Will SF’s healthcare ordinance go to Supreme Court?

Pub date September 30, 2008
WriterSarah Phelan
SectionPolitics Blog

The Ninth Circuit’s decision to uphold San Francisco’s Health Care Security Ordinance got everyone wondering if the Golden Gate Restaurant Association will take the matter all the way to the Supreme Court.

GGRA’s executive director Kevin Westly told me they might, or they might ask the Ninth Circuit to do an en banque review, instead, which involves all eleven Ninth Circuit judges.

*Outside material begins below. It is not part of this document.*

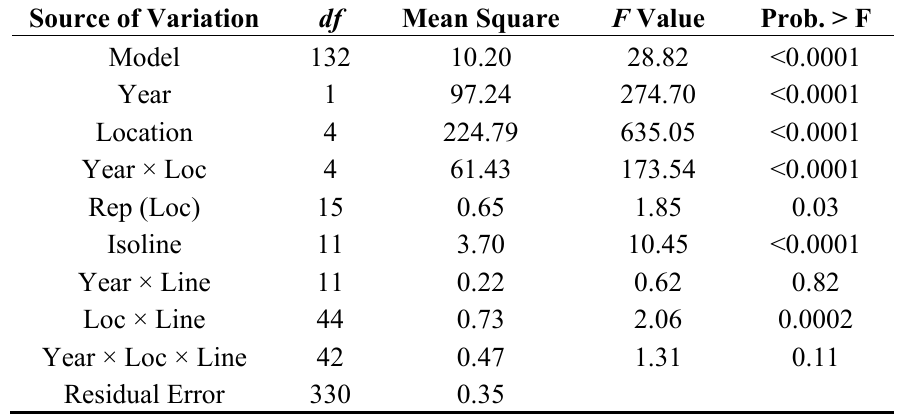
Table 2. Analysis of variance of yield of twelve isolines grown in five locations in Idaho in two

“Healthy San Francisco is a good program and employer spending mandates are a separate issue,” Westly said, repeating a position that Mayor Gavin Newsom used to share, back when Sup. Tom Ammiano, who authored this trailbreaking legislation, was trying to explain that it’s not fiscally possible to provide uninsured residents with free access to the City’s health clinics without the employer mandate , since the mandate generates the funding for the free access program.

Newsom eventually climbed on board, ( “kicking and screaming” as Ammiano recently recalled), but GGRA continues to hold that the mandate is a major fiscal and administrative burden that employers shouldn’t bear. GGRA makes that argument based on their interpretation of Congress’s intent in 1974, when it passed ERISA.